Insights into the Ecology and Evolutionary Success of Crocodilians Revealed through Bite-Force and Tooth-Pressure Experimentation" presents the results of a study that was started over a decade ago measuring and comparing the bite force of different crocodilian species. I've been waiting for this to appear for years (I can almost say decades!) as I was superficially involved in the Australian work including catching wild C. johnstoni that were used. I'd also designed a very low-budget bite force meter and measured C. porosus bite force prior to this, and obtained the measure of 3,800 lbs with a 15.1 ft (4.6 m) captive saltie housed at Crocodylus Park which came in pretty close to the more accurate measurement obtained for this paper. So we've known for a while that these kinds of forces were normal for large crocodiles.

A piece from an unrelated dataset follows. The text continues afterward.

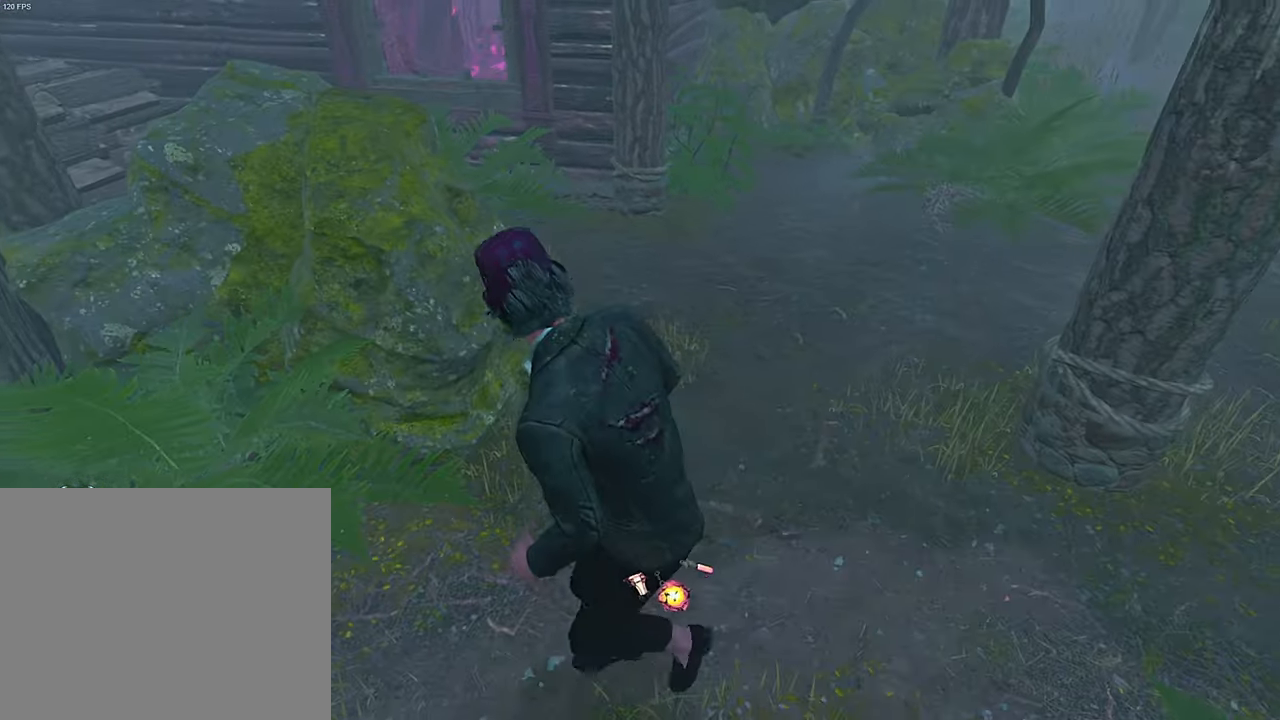
{"keys": ["shift", "w"], "events": []}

But one of the most interesting, and unexpected findings of this work was that bite force isn't dictated by jaw size and shape significantly. It plays a role, but there's no clear pattern. What does influence bite force primarily is body mass (and therefore size). That shouldn't be surprising - the bigger the croc, the harder it bites. But slender-snouted species like C. johnstoni can put the bite on as well as C. porosus can at similar sizes, which is a very cool finding. Gharials let the longirostrine side down a little, with a lower bite force relative to body mass, but they compensate for having a very specialised jaw design and also by being extremely cool.

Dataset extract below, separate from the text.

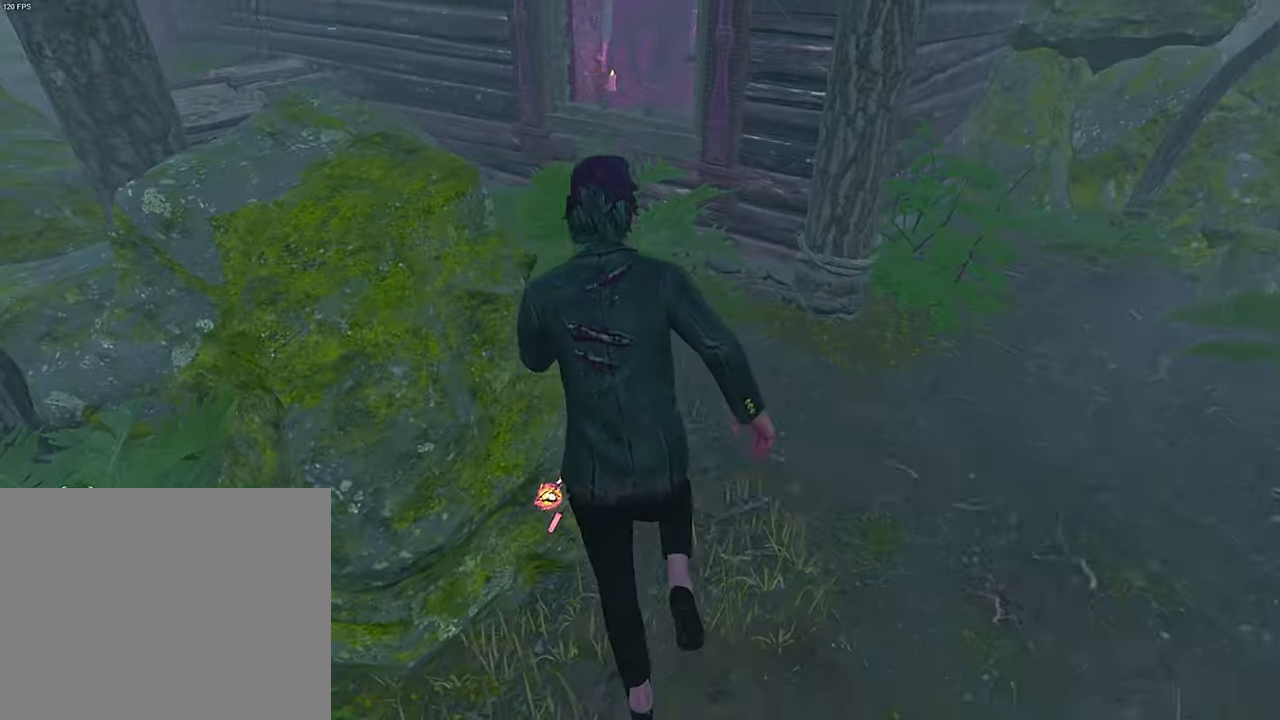
{"keys": ["shift", "w"], "events": []}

Of course one of the reasons I've been waiting for this paper is to find out the relationship between body size (or mass in this case) and bite force with a good-sized dataset. With that information, we can start to ask some interesting speculative questions. For example, how much bite force could the world's largest crocodile generate? Let's try this with Lolong shall we? The equation used is as follows:
(Y(force, N) = 29.632x(body mass, kg)+569.35
So Lolong's mass is 1,075 kg, which means his bite force is estimated at 32423.75 Newtons, or 7289.1 lbs (about 3.3 tonnes of force!). Wow.

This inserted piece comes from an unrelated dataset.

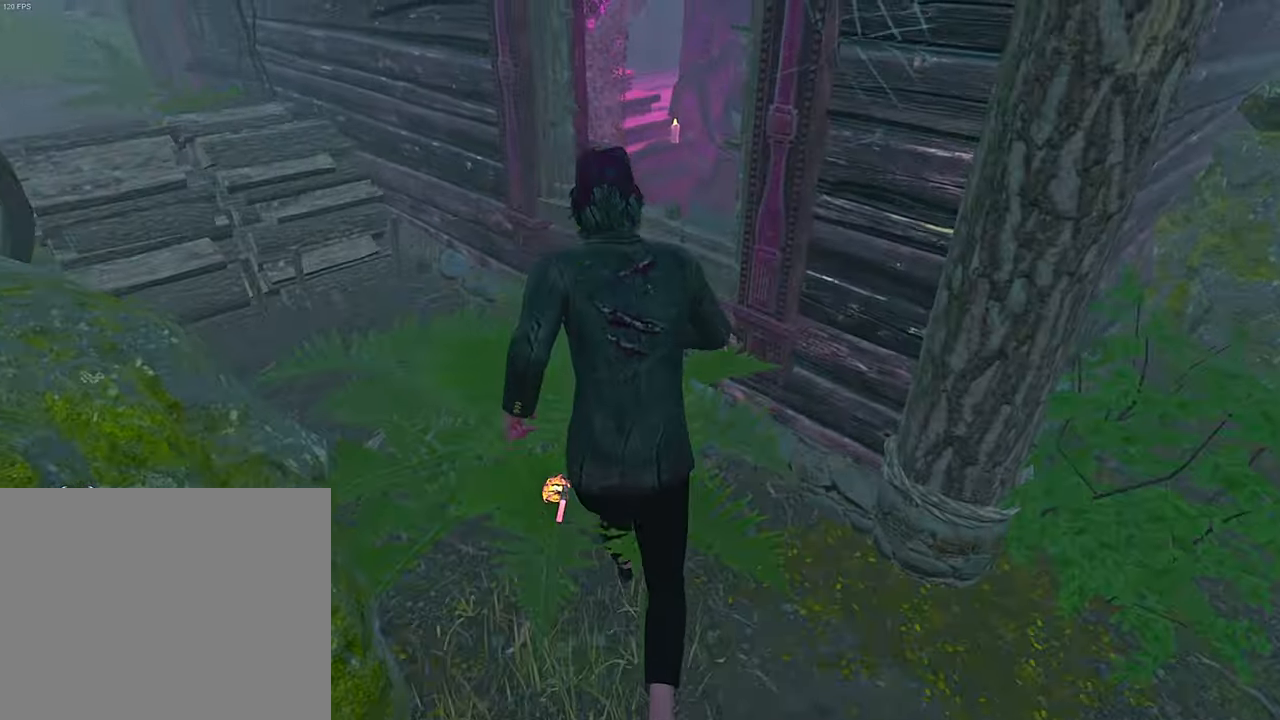
{"keys": [], "events": [[167, "space", "down"], [217, "space", "up"], [234, "w", "up"], [250, "shift", "up"]]}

But what about Deinosuchus riograndensis, at an estimated 11 metres (36 feet) and therefore one of the largest crocs that has ever lived? Using figures for living crocs, his body mass is estimated at 3,450 kg, and therefore his bite force could have been a staggering 102,803 Newtons (23,102 lbs) which is 10.5 tonnes of bite pressure. Holy cow! No wonder these guys were capable of snacking on dinosaurs.